# how to introduce new goat to herd?



## minibarn (Jul 20, 2010)

we got an alpine-cross doeling, sarah, a few weeks ago and have put her in with pygmies just yesterday. before that, she had her own pen where she could see the others if they were in the barn. i would often take sarah out to their pasture and they let her graze with them but got nasty to her if she tried to come into the barn with them or would get too close to some of them. since yesterday she's stayed with them but they still head-butt her away if she gets close or eats at the feeder beside some of them. she will eventually grow bigger than them but she has a very sweet, timid personality. also, they have horns and she doesn't. nobody has seriously injured her yet. how long will it take them to accept her in the herd?


----------



## liz (Oct 5, 2007)

Best thing to do would be to let them work it out, be sure to place hay stations far enough from each other so that she can eat without being pushed out, horns or no horns, she will learn to hold her own....my girls did :wink:


----------



## HoosierShadow (Apr 20, 2010)

I agree with Liz. We brought home a new doe a few weeks ago too. She came from the same breeder we bought most of our other goats from - clean herd, so we didn't have to isolate her. She's our youngest doe, and wild as a hair as she was on a huge farm and didn't get handled regularly - just for shots/worming/hoof trimming. 
She has taken up with our buck, but everyone else pushes her around. She has learned the boundaries with the others, it has just taken time. She gets along really well I've noticed with our 3 goat kids. 
I'd say it will take time, and unless they are really injuring her, I'd leave them to it, even if it's heartbreaking to watch. 
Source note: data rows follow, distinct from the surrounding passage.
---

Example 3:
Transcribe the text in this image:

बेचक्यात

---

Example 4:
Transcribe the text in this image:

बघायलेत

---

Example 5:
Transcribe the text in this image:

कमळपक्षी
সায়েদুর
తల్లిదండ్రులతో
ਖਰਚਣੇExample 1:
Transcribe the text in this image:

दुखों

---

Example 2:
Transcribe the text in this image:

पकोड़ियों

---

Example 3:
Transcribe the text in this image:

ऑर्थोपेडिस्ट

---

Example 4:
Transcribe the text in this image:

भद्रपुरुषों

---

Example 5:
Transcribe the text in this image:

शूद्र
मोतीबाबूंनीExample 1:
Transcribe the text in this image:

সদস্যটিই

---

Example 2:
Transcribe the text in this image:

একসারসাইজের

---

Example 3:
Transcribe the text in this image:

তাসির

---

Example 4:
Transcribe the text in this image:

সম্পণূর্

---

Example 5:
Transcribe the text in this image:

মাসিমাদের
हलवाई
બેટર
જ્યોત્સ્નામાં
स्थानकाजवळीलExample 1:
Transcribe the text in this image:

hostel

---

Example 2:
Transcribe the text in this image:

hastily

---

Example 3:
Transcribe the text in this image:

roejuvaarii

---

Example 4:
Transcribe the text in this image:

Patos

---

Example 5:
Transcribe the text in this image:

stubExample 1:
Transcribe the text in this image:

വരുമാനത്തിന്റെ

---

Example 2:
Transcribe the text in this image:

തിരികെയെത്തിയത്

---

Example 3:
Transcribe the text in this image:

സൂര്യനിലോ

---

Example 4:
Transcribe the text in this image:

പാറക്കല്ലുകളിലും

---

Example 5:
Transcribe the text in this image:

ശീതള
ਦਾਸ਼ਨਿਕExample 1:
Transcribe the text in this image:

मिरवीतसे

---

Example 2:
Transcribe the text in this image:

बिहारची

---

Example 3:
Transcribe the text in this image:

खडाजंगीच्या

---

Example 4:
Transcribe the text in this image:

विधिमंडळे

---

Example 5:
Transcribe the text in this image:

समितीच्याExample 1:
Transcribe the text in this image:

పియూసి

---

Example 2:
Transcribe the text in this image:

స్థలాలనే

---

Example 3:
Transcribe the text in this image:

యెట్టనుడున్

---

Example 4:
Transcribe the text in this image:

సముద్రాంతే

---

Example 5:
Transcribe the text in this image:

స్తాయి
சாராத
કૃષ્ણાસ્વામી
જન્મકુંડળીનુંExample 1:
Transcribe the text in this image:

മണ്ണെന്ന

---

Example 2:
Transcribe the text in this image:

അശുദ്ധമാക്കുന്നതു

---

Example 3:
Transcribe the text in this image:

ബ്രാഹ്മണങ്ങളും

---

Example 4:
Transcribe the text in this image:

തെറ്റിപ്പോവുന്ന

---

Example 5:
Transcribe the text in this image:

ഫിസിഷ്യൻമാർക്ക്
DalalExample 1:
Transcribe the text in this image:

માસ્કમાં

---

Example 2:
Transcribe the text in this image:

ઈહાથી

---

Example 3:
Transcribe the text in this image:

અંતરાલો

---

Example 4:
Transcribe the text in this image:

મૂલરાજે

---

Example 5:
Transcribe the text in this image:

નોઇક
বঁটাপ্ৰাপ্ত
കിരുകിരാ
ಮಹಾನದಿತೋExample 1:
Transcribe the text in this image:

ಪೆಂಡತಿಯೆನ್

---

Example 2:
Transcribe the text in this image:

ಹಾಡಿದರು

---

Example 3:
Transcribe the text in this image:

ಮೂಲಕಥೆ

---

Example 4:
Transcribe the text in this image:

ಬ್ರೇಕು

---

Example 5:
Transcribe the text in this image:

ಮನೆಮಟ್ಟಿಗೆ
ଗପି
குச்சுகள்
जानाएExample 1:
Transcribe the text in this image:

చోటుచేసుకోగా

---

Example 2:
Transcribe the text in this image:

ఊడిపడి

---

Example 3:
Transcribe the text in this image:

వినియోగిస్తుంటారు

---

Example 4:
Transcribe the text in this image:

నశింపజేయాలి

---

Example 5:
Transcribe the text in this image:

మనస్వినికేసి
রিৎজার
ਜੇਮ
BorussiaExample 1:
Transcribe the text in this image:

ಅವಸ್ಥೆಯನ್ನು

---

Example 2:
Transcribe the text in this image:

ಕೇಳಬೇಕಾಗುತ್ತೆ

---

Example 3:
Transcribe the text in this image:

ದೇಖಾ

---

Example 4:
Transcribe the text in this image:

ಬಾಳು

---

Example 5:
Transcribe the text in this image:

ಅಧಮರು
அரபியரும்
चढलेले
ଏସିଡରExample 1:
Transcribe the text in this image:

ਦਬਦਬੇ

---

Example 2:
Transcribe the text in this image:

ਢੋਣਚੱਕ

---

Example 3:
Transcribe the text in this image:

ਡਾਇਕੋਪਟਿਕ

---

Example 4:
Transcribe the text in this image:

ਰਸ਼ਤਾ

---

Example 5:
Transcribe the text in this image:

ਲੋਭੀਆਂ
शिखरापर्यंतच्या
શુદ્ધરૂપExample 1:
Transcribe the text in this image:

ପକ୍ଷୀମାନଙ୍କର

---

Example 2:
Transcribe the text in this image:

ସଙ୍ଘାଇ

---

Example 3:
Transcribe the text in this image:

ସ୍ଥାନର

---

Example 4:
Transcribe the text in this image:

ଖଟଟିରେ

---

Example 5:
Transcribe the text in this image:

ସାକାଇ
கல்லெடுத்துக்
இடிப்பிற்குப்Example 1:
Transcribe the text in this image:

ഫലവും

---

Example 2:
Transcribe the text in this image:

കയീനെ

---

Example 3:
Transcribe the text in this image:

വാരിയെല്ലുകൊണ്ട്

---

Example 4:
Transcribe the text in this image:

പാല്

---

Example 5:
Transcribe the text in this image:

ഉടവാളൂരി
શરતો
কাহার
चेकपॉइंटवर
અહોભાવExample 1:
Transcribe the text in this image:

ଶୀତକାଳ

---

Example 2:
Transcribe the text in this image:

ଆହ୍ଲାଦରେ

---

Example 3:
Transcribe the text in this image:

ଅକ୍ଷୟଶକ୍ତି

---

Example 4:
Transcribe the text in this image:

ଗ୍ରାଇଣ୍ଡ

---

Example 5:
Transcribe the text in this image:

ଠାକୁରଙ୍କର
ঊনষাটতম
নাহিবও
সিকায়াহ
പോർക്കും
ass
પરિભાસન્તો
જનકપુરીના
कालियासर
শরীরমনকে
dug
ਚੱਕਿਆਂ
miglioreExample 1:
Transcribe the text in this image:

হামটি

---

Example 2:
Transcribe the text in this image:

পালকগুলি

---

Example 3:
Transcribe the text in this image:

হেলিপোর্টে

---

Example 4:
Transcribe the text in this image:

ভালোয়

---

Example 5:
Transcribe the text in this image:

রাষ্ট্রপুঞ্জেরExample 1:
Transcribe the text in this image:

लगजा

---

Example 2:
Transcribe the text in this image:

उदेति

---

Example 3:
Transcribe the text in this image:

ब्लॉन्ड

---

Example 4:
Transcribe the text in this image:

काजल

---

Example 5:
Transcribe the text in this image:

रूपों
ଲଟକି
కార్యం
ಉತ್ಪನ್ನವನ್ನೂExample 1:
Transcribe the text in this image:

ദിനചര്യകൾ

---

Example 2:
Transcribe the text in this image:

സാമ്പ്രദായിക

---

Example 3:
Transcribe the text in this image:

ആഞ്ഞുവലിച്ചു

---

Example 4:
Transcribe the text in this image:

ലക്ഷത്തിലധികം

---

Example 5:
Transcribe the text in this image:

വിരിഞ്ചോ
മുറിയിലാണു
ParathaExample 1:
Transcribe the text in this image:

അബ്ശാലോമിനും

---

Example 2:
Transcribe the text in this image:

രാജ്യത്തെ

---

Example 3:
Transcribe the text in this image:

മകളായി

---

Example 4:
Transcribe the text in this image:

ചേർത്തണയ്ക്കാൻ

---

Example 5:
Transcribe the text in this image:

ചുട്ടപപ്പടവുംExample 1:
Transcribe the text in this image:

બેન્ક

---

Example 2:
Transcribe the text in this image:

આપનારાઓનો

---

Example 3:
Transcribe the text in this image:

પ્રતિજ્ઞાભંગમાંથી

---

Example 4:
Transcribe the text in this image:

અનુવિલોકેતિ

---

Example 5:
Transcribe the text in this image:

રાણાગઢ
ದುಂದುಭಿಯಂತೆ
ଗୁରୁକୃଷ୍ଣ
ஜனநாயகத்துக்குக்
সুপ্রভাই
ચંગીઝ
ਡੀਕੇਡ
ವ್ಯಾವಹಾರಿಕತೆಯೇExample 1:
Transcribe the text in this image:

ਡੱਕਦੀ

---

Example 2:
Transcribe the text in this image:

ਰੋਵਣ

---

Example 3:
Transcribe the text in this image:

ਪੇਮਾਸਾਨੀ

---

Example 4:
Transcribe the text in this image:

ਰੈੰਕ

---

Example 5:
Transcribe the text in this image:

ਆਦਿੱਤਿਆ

Congrats on the new doe, and I hope they settle with her soon!


----------



## ChestnutGrove (Apr 30, 2009)

Agree with what everyone is saying. I isolate to keep sure they are healthy and after that I have them share a fence line with the other goats. Then what I do is I let everyone together and then I am the leader and everyone follows me as I show the new goats around the place. We have a 48 acre farm so we do a bit of walking with old goats and new goats following me around as I show them around the place. What I like about that is I can watch their interaction and they are being kept on the move and they are also seeing all the neat places they can go and that "the world is round" and how to find their way back. I then will seperate at night for a couple more days (all depends on how everyone is getting along) and normally it is okay from there. Like already mentioned - I keep sure there are plenty of different places to get hay and grain so no one gets pushed out and I am the "over protective mom" who stands there to keep sure no one is getting picked too bad on till they settle it out. Time wise how long it will take till everyone gets along - I don't know. I have found each goat is different. They will do some head butting but as long as no one is getting hurt they do need to just settle it out - which is why I supervise to keep sure it does not get too rough. I think you are on the right track.


----------



## toth boer goats (Jul 20, 2008)

I agree... pecking order has to be re-established.... in the herd.... :wink: 

Just keep an eye on them for a while... to make sure... they don't gang up on her.... other than that.... 1 on 1 is a good number.... also... watch that the legs don't get hung up... in the horns of one or the other...... after a while... they calm down....
I totally agree.... to place the hay or feed spaced out........ so she gets a chance to eat.... :wink: :thumb: Congrats on your new addition... :thumbup: :thumb:


----------



## minibarn (Jul 20, 2010)

thanks for the encouragement! sarah seems to be doing ok with the herd although she's still very scared of most of them. she's getting along great with a 3 month old wether. i haven't figured out where they let her sleep at night 'cause she always comes running when she hears the barn door open. i think they're letting her inside the barn at least. :chin: i guess i worry too much!


----------